Relazioni pericolose
I Signori del Rating sono perspicaci e agiscono con lungimiranza. Sanno mimetizzarsi nella giungla del mercato e assestano i loro colpi in maniera efficace con puntualità e anticipi a volte sorprendenti. Le agenzie appaiono nella loro veste funzionale, asfittica e neutrale, svolgono analisi, pubblicano report e propugnano giudizi formalmente impeccabili, come geometri di fronte agli estimi catastali. I loro tecnici sono arroccati su posizioni isolate ed è in questa splendida riservatezza il segreto della loro forza, da cui consegue un'autorevolezza non sempre meritata. Perché non basta imporsi di avere l'aureola per essere in odore di santità. Tutti — chi più e chi meno — criticano anche apertamente il mondo del rating e i suoi più illustri esponenti, tuttavia in molti non possono farne a meno e in segreto cercano di accattivarsi la simpatia di quelle sfere. Ma chi sono i soci delle tre agenzie che da sole (gioverà ripeterlo fino alla nausea) detengono oltre il 95% delle quote di mercato? Al di sopra degli addetti che operano all'interno delle agenzie e delle schiere gerarchiche che ne coordinano le attività ci sono gli amministratori e gli azionisti, come in ogni società che si rispetti. Ed è a questi livelli che si scoprono verità sorprendenti, che meritano non solo attenzione ma anche una profonda riflessione, perché si evidenziano fili che rimandano ad altre società, in un fitto ricamo di relazioni e intrecci da lasciare a bocca aperta. Tanto per cominciare le agenzie non sono istituzioni pubbliche, né enti di ricerca o di beneficienza, ma società private di capitale che hanno scopo di lucro e che hanno deciso di realizzare profitti attraverso la vendita dei giudizi di solvibilità ai vari committenti che glieli chiedono per collocare al meglio i loro titoli obbligazionari sul mercato. Da un'accorta valutazione delle compagini societarie e delle strutture gerarchiche, le agenzie di rating hanno partecipazioni strategiche di fondi e investitori internazionali: nei loro board siedono manager e finanzieri le cui relazioni spaziano da banche a industrie, con rilevanti interessi su ogni mercato. Vi si ritrovano anche dirigenti di banche che sono state o che sono fortemente esposte nelle operazioni di finanza derivata e strutturata, una considerazione che apre e amplifica i sospetti sulla possibilità di speculazioni nei confronti di paesi fortemente indebitati e che invece dovrebbero essere posti al riparo dagli attacchi degli operatori.
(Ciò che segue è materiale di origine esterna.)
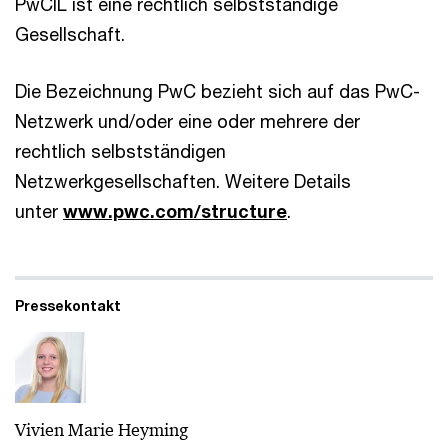
PwCIL ist eine rechtlich selbstständige
Gesellschaft.
Die Bezeichnung PwC bezieht sich auf das PwC-
Netzwerk und/oder eine oder mehrere der
rechtlich selbstständigen
Netzwerkgesellschaften. Weitere Details
unter
www.pwc.com/structure
.
Pressekontakt
Vivien Marie Heyming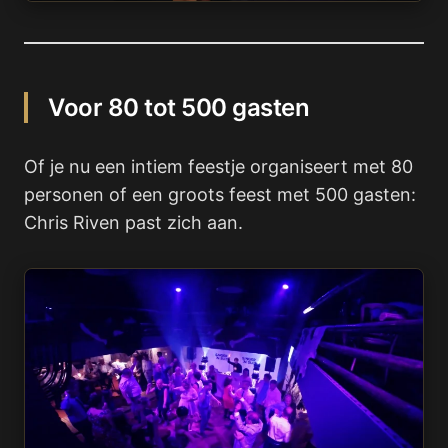
Voor 80 tot 500 gasten
Of je nu een intiem feestje organiseert met 80
personen of een groots feest met 500 gasten:
Chris Riven past zich aan.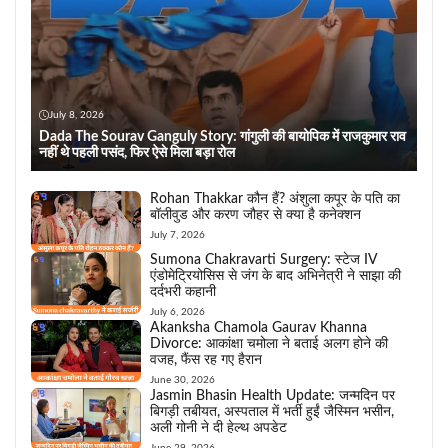
July 8, 2026
Dada The Sourav Ganguly Story: गांगुली की बायोपिक में राजकुमार राव
नहीं थे पहली पसंद, फिर ऐसे मिला बड़ा रोल
Rohan Thakkar कौन हैं? अंशुला कपूर के पति का
बॉलीवुड और करण जौहर से क्या है कनेक्शन
July 7, 2026
Sumona Chakravarti Surgery: स्टेज IV
एंडोमेट्रियोसिस से जंग के बाद अभिनेत्री ने साझा की
दर्दभरी कहानी
July 6, 2026
Akanksha Chamola Gaurav Khanna
Divorce: आकांक्षा चमोला ने बताई अलग होने की
वजह, फैंस रह गए हैरान
June 30, 2026
Jasmin Bhasin Health Update: जन्मदिन पर
बिगड़ी तबीयत, अस्पताल में भर्ती हुईं जैस्मिन भसीन,
अली गोनी ने दी हेल्थ अपडेट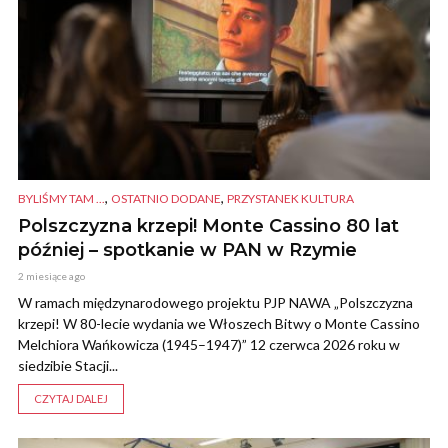
,
,
BYLIŚMY TAM ...
OSTATNIO DODANE
PRZYSTANEK KULTURA
Polszczyzna krzepi! Monte Cassino 80 lat
później – spotkanie w PAN w Rzymie
2 miesiące ago
W ramach międzynarodowego projektu PJP NAWA „Polszczyzna
krzepi! W 80-lecie wydania we Włoszech Bitwy o Monte Cassino
Melchiora Wańkowicza (1945–1947)” 12 czerwca 2026 roku w
siedzibie Stacji...
CZYTAJ DALEJ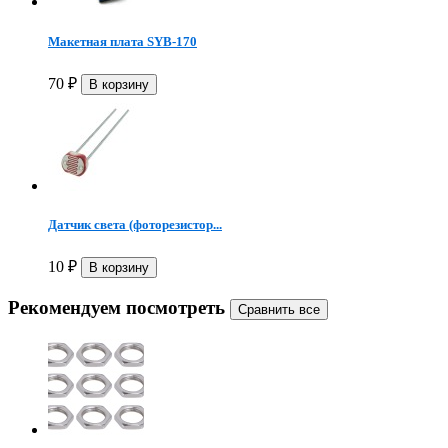
Макетная плата SYB-170
70
₽
Датчик света (фоторезистор...
10
₽
Рекомендуем посмотреть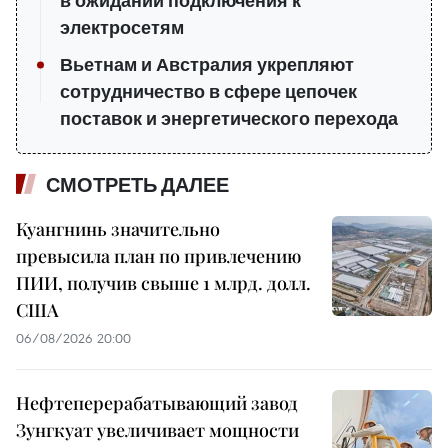
в ожидании подключения к
электросетям
Вьетнам и Австралия укрепляют
сотрудничество в сфере цепочек
поставок и энергетического перехода
СМОТРЕТЬ ДАЛЕЕ
Куангнинь значительно
превысила план по привлечению
ПИИ, получив свыше 1 млрд. долл.
США
06/08/2026 20:00
Нефтеперерабатывающий завод
Зунгкуат увеличивает мощности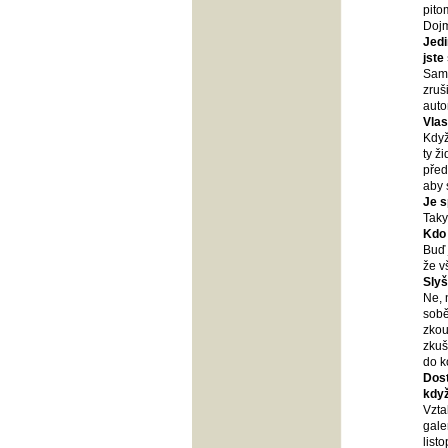
pito
Dojm
Jedi
jste
Same
zruš
auto
Vlas
Když
ty ž
před
aby 
Je s
Taky
Kdo 
Buď 
že v
Slyš
Ne, 
sobě
zkou
zkuš
do k
Dost
když
Vzta
gale
list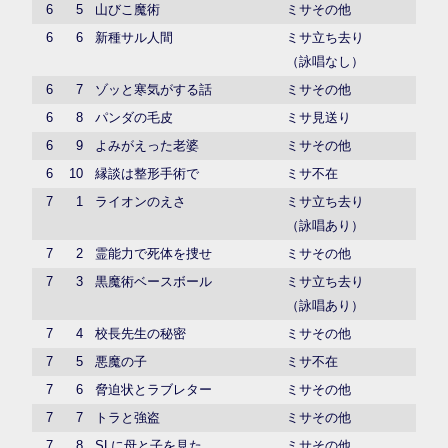
6
5
山びこ魔術
ミサその他
6
6
新種サル人間
ミサ立ち去り
（詠唱なし）
6
7
ゾッと寒気がする話
ミサその他
6
8
パンダの毛皮
ミサ見送り
6
9
よみがえった老婆
ミサその他
6
10
縁談は整形手術で
ミサ不在
7
1
ライオンのえさ
ミサ立ち去り
（詠唱あり）
7
2
霊能力で死体を捜せ
ミサその他
7
3
黒魔術ベースボール
ミサ立ち去り
（詠唱あり）
7
4
校長先生の秘密
ミサその他
7
5
悪魔の子
ミサ不在
7
6
脅迫状とラブレター
ミサその他
7
7
トラと強盗
ミサその他
7
8
SLに母と子を見た
ミサその他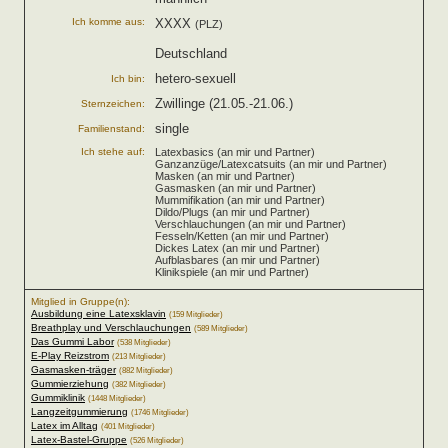
Ich komme aus:
XXXX
(PLZ)
Deutschland
hetero-sexuell
Ich bin:
Zwillinge (21.05.-21.06.)
Sternzeichen:
single
Familienstand:
Ich stehe auf:
Latexbasics (an mir und Partner)
Ganzanzüge/Latexcatsuits (an mir und Partner)
Masken (an mir und Partner)
Gasmasken (an mir und Partner)
Mummifikation (an mir und Partner)
Dildo/Plugs (an mir und Partner)
Verschlauchungen (an mir und Partner)
Fesseln/Ketten (an mir und Partner)
Dickes Latex (an mir und Partner)
Aufblasbares (an mir und Partner)
Klinikspiele (an mir und Partner)
Mitglied in Gruppe(n):
Ausbildung eine Latexsklavin
(159 Mitglieder)
Breathplay und Verschlauchungen
(589 Mitglieder)
Das Gummi Labor
(538 Mitglieder)
E-Play Reizstrom
(213 Mitglieder)
Gasmasken-träger
(882 Mitglieder)
Gummierziehung
(382 Mitglieder)
Gummiklinik
(1448 Mitglieder)
Langzeitgummierung
(1746 Mitglieder)
Latex im Alltag
(401 Mitglieder)
Latex-Bastel-Gruppe
(526 Mitglieder)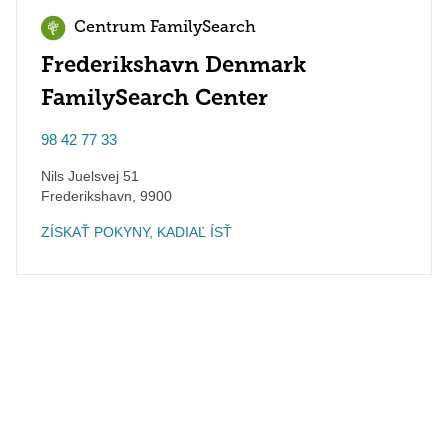
Centrum FamilySearch
Frederikshavn Denmark
FamilySearch Center
98 42 77 33
Nils Juelsvej 51
Frederikshavn
,
9900
ZÍSKAŤ POKYNY, KADIAĽ ÍSŤ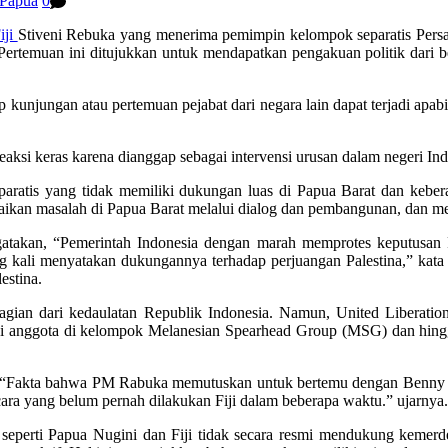
Papua
0
iji
Stiveni Rebuka yang menerima pemimpin kelompok separatis Pe
lu. Pertemuan ini ditujukkan untuk mendapatkan pengakuan politik dar
p kunjungan atau pertemuan pejabat dari negara lain dapat terjadi apabi
eaksi keras karena dianggap sebagai intervensi urusan dalam negeri In
ratis yang tidak memiliki dukungan luas di Papua Barat dan kebe
saikan masalah di Papua Barat melalui dialog dan pembangunan, dan m
takan, “Pemerintah Indonesia dengan marah memprotes keputusan
 kali menyatakan dukungannya terhadap perjuangan Palestina,” kat
estina.
agian dari kedaulatan Republik Indonesia. Namun, United Liber
i anggota di kelompok Melanesian Spearhead Group (MSG) dan hingga 
n “Fakta bahwa PM Rabuka memutuskan untuk bertemu dengan Benn
 cara yang belum pernah dilakukan Fiji dalam beberapa waktu.” ujarnya.
seperti Papua Nugini dan Fiji tidak secara resmi mendukung kemer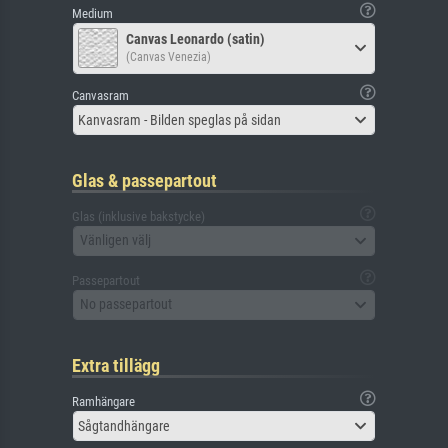
Medium
Canvas Leonardo (satin)
(Canvas Venezia)
Canvasram
Kanvasram - Bilden speglas på sidan
Glas & passepartout
Glas (inklusive bakstycke)
Vänligen välj
Passepartout
No passepartout
Extra tillägg
Ramhängare
Sågtandhängare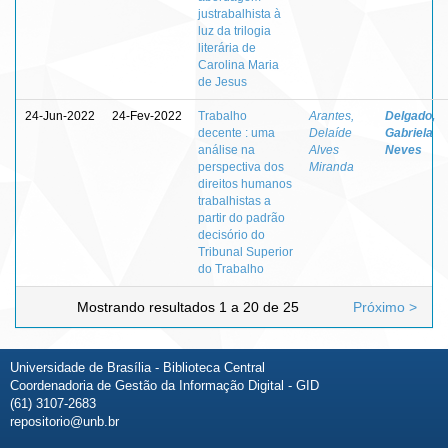
justrabalhista à
luz da trilogia
literária de
Carolina Maria
de Jesus
24-Jun-2022
24-Fev-2022
Trabalho
Arantes,
Delgado,
decente : uma
Delaíde
Gabriela
análise na
Alves
Neves
perspectiva dos
Miranda
direitos humanos
trabalhistas a
partir do padrão
decisório do
Tribunal Superior
do Trabalho
Mostrando resultados 1 a 20 de 25
Próximo >
Universidade de Brasília - Biblioteca Central
Coordenadoria de Gestão da Informação Digital - GID
(61) 3107-2683
repositorio@unb.br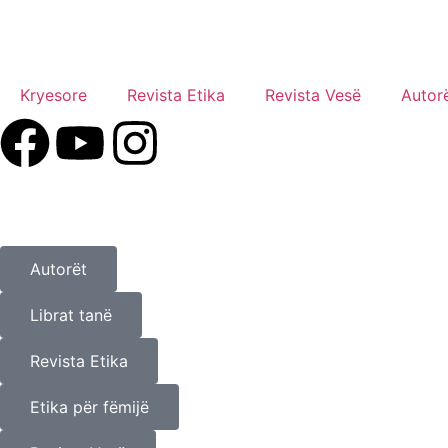
Kryesore
Revista Etika
Revista Vesë
Autor
Autorët
Librat tanë
Revista Etika
Etika për fëmijë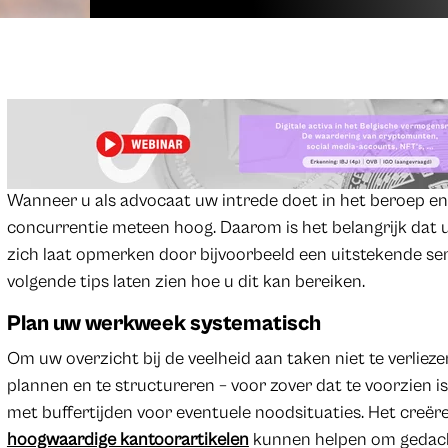
Wanneer u als advocaat uw intrede doet in het beroep en 
concurrentie meteen hoog. Daarom is het belangrijk dat u 
zich laat opmerken door bijvoorbeeld een uitstekende serv
volgende tips laten zien hoe u dit kan bereiken.
Plan uw werkweek systematisch
Om uw overzicht bij de veelheid aan taken niet te verlie
plannen en te structureren – voor zover dat te voorzien
met buffertijden voor eventuele noodsituaties. Het creë
hoogwaardige kantoorartikelen
kunnen helpen om gedacht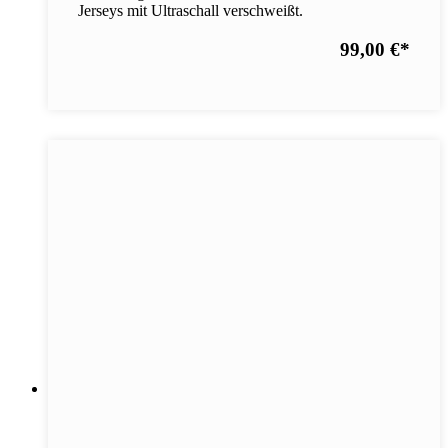
Jerseys mit Ultraschall verschweißt.
99,00 €
*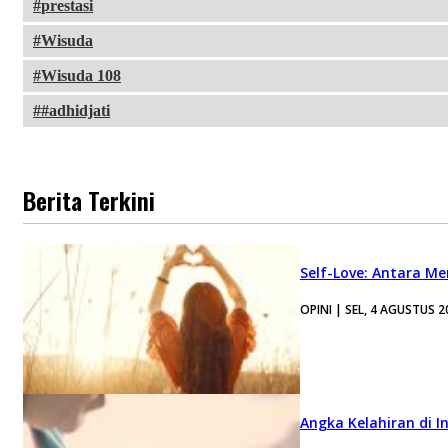
prestasi
Wisuda
Wisuda 108
#adhidjati
Berita Terkini
Self-Love: Antara Me
OPINI | SEL, 4 AGUSTUS 2
Angka Kelahiran di I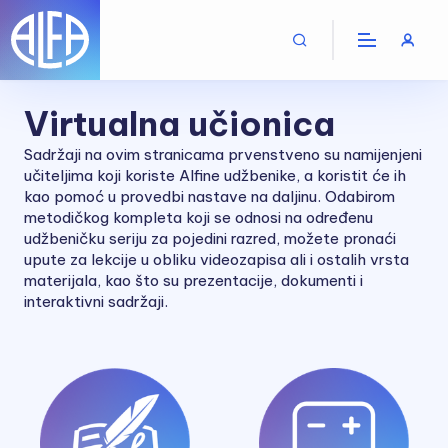
Virtualna učionica
Sadržaji na ovim stranicama prvenstveno su namijenjeni
učiteljima koji koriste Alfine udžbenike, a koristit će ih
kao pomoć u provedbi nastave na daljinu. Odabirom
metodičkog kompleta koji se odnosi na određenu
udžbeničku seriju za pojedini razred, možete pronaći
upute za lekcije u obliku videozapisa ali i ostalih vrsta
materijala, kao što su prezentacije, dokumenti i
interaktivni sadržaji.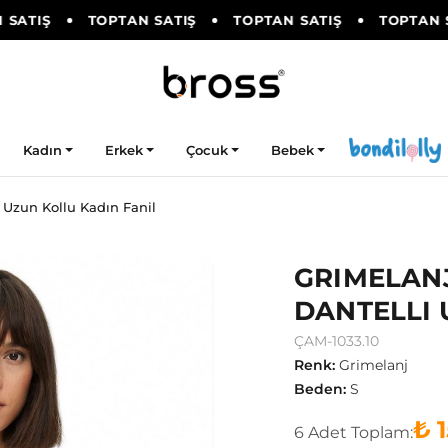
ATIŞ
TOPTAN SATIŞ
TOPTAN SATIŞ
TOPTAN SA
Kadın
Erkek
Çocuk
Bebek
 Uzun Kollu Kadın Fanil
GRIMELANJ
DANTELLI 
ÇAM-1033.10
Renk
:
Grimelanj
Beden
:
S
₺ 
6
Adet
Toplam: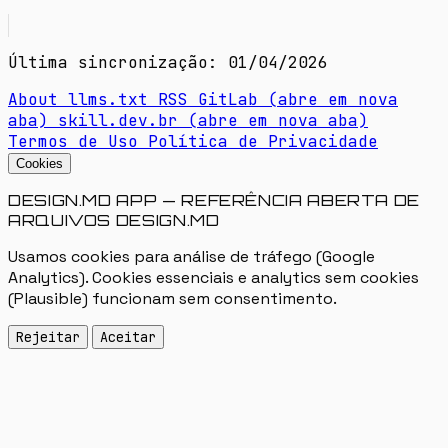
Última sincronização: 01/04/2026
About
llms.txt
RSS
GitLab
(abre em nova
aba)
skill.dev.br
(abre em nova aba)
Termos de Uso
Política de Privacidade
Cookies
DESIGN.MD APP — REFERÊNCIA ABERTA DE
ARQUIVOS DESIGN.MD
Usamos cookies para análise de tráfego (Google
Analytics). Cookies essenciais e analytics sem cookies
(Plausible) funcionam sem consentimento.
Rejeitar
Aceitar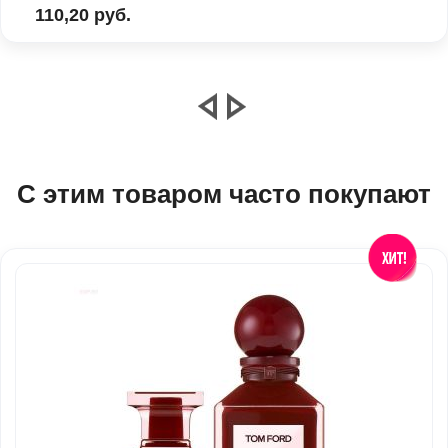
110,20 руб.
С этим товаром часто покупают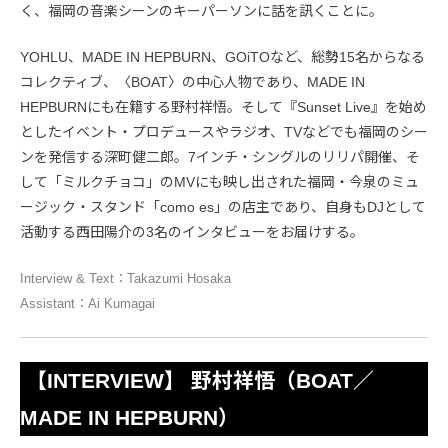
く、福岡の音楽シーンのキーパーソンに話を訊くことに。
YOHLU、MADE IN HEPBURN、GOiTOなど、総勢15名からなる
コレクティブ、〈BOAT〉の中心人物であり、MADE IN
HEPBURNにも在籍する野村祥悟。そして『Sunset Live』を始め
としたイベント・プロデュースやラジオ、TVなどでも福岡のシー
ンを発信する深町健二郎。7インチ・シングルのリリパ開催、そ
して「ミルクチョコ」のMVにも映し出された福岡・今泉のミュ
ージック・スタンド「como es」の店主であり、自身もDJとして
活動する西田陽介の3名のインタビューをお届けする。
Interview & Text：Takazumi Hosaka
Assistant：Ai Kumagai
【INTERVIEW】 野村祥悟（BOAT／
MADE IN HEPBURN）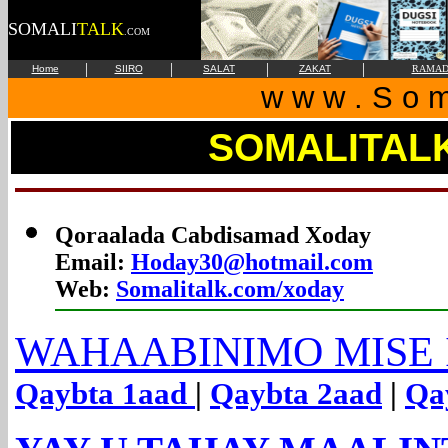
SOMALI
TALK
.COM
|
|
|
|
Home
SIIRO
SALAT
ZAKAT
RAMAD
w w w . S o m 
SOMALITAL
Qoraalada
Cabdisamad Xoday
Email:
Hoday30@hotmail.com
Web:
Somalitalk.com/xoday
WAHAABINIMO MISE
Qaybta 1aad
|
Qaybta 2aad
|
Qa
Per certi versi la Trimurti del rating rappresenta
un tessuto connettivo dove alcuni tra i più alti esponenti della finanza e
dell'industria si ritrovano per
dare un'organizzazione stabile alla supervisione
delle attività e della contabilità di stati, banche e
imprese di ogni parte del mondo. Controllare e verificare il sistema finanziario
e debitorio delle nazioni
e di interi settori dell'economia pubblica e di quella
privata costituisce ciò che in termini di informazioni riservate può significare
un indubbio «vantaggio competitivo».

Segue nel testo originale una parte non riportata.